Ask me where your gift can go, because there is always a place. The gift is of the Spirit and this is the
Spirit’s church; as Paul writes, all such things are for “the common good.” Professor James Boyce writes, “At the center [of
this text] stands a confidence in the grace of God that has been given to all
in Christ Jesus. This confidence is extended in the promise that God has called
believers into this fellowship in the name of Jesus their Lord, and that God is
faithful to his promise to hold and strengthen them until the day of Jesus
Christ. The sign and seal of this faithfulness is the assurance of the Spirit’s
active presence in their person and community and, no matter what their fears
and particular evidences to the contrary, as ones called into this community
they are not lacking in any gift that the Spirit has to offer…The guiding
principle, in the form of a Pauline mantra, is confidence that with the
Spirit’s gifts comes the wisdom to understand and the ability to work for that
which ‘builds up the community.’”[5]
St.

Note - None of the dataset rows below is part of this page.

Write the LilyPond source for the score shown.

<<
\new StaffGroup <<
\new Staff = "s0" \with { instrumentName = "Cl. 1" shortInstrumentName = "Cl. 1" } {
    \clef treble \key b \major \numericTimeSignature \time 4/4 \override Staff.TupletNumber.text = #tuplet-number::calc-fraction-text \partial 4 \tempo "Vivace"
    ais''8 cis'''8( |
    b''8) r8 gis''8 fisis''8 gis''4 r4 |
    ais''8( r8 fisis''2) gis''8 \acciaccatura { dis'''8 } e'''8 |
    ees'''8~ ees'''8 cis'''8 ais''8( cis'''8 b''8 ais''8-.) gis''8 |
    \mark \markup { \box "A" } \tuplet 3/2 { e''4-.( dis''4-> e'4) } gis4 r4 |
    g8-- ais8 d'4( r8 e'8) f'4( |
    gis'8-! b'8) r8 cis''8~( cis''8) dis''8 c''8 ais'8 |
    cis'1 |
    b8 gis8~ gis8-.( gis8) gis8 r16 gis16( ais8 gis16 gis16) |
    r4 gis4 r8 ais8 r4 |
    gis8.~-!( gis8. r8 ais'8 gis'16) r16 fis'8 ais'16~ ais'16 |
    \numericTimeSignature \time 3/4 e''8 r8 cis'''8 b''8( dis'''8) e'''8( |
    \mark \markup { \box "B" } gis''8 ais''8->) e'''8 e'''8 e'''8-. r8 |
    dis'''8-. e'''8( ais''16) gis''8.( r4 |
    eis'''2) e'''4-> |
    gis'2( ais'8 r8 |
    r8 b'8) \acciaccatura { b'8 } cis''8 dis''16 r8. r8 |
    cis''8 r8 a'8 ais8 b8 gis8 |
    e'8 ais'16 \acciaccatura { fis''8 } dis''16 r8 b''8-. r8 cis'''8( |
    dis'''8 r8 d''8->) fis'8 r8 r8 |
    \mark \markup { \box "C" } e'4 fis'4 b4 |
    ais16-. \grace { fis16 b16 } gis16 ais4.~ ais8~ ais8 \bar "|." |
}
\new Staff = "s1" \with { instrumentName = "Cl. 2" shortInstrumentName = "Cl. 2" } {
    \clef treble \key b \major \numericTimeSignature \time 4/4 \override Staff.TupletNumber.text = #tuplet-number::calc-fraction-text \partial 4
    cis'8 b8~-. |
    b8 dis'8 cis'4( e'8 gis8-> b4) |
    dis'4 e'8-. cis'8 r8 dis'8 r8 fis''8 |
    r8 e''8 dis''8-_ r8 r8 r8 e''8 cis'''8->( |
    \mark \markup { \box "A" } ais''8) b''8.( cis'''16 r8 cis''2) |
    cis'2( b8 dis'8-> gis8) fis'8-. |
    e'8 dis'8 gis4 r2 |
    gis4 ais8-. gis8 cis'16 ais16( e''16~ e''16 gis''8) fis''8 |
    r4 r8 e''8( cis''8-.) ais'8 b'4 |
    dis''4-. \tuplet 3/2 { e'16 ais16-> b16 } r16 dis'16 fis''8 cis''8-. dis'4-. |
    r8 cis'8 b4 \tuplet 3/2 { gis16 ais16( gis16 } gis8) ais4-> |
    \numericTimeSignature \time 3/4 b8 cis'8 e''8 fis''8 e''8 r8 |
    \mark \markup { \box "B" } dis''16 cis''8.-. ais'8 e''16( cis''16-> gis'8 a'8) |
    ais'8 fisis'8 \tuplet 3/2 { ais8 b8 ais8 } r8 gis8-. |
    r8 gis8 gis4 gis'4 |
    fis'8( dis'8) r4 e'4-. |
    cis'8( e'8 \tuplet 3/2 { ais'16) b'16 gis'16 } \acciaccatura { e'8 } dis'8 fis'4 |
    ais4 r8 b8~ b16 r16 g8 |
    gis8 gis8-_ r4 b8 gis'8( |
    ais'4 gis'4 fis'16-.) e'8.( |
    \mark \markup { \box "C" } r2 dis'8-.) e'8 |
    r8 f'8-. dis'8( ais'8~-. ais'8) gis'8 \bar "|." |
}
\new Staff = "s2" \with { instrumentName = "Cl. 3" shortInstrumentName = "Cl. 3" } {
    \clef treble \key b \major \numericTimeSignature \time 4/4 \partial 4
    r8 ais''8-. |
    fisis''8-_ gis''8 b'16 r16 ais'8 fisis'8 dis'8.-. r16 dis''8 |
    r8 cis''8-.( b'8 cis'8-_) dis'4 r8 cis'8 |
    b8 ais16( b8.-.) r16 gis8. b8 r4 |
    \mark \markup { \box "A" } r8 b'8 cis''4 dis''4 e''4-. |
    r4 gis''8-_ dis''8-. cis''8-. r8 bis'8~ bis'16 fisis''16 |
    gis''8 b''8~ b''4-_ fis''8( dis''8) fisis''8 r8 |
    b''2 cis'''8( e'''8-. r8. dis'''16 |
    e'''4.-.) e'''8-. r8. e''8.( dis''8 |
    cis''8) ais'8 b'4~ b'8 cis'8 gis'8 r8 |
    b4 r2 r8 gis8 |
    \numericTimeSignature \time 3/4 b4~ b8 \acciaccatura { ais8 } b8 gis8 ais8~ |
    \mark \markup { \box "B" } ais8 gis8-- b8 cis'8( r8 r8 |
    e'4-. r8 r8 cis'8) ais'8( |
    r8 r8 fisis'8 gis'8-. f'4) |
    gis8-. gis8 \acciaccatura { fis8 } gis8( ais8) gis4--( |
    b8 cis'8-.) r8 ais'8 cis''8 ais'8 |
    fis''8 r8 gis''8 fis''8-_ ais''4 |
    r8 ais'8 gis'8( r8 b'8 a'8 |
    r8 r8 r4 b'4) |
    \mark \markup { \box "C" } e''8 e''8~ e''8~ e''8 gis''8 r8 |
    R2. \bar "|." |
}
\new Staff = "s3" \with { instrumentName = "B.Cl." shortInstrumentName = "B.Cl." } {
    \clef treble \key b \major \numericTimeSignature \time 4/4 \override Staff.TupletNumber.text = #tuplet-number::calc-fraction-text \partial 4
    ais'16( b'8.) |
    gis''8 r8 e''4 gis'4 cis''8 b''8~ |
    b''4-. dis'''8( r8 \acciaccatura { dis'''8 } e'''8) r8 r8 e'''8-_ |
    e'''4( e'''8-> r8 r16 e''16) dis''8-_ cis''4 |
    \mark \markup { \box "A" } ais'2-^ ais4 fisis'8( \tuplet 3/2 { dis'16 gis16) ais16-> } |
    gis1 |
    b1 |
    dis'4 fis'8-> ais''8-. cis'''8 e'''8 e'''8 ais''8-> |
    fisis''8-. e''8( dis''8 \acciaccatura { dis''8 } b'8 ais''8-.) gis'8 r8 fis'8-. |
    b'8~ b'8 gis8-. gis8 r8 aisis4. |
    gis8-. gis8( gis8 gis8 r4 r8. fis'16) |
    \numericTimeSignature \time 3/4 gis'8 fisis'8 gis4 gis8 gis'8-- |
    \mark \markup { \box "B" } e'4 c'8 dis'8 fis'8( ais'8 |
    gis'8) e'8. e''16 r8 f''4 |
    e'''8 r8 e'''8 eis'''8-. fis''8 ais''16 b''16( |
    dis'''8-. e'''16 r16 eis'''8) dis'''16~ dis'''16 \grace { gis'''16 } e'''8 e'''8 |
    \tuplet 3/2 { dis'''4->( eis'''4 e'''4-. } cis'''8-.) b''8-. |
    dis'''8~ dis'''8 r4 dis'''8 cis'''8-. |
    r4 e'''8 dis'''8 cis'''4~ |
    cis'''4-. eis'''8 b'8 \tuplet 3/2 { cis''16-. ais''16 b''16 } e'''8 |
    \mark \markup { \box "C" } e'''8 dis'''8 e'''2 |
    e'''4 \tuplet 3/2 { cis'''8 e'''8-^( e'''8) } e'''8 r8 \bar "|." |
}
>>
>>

Luke’s
does not have to exist—there is no fundamental universal truth that requires
this congregation. But St. Luke’s does
exist, does hold these particular three ribs of the Body of Christ, does
stand in the communities of Essexville and Bay City and all the other places we
go to say Christ is risen, God loves extravagantly, and the darkness shall not
overcome the light. How are your gifts
part of that message, Church? And how can
our faithful stewardship of these gifts continue always to bring glory to the
God we claim and Who claims us, each and every day?
May we have
the clarity to seek how the Spirit has gifted us. May we have the courage to use these
Spirit-filled gifts. And may we have the
grace to walk with each other on this new path home. Amen.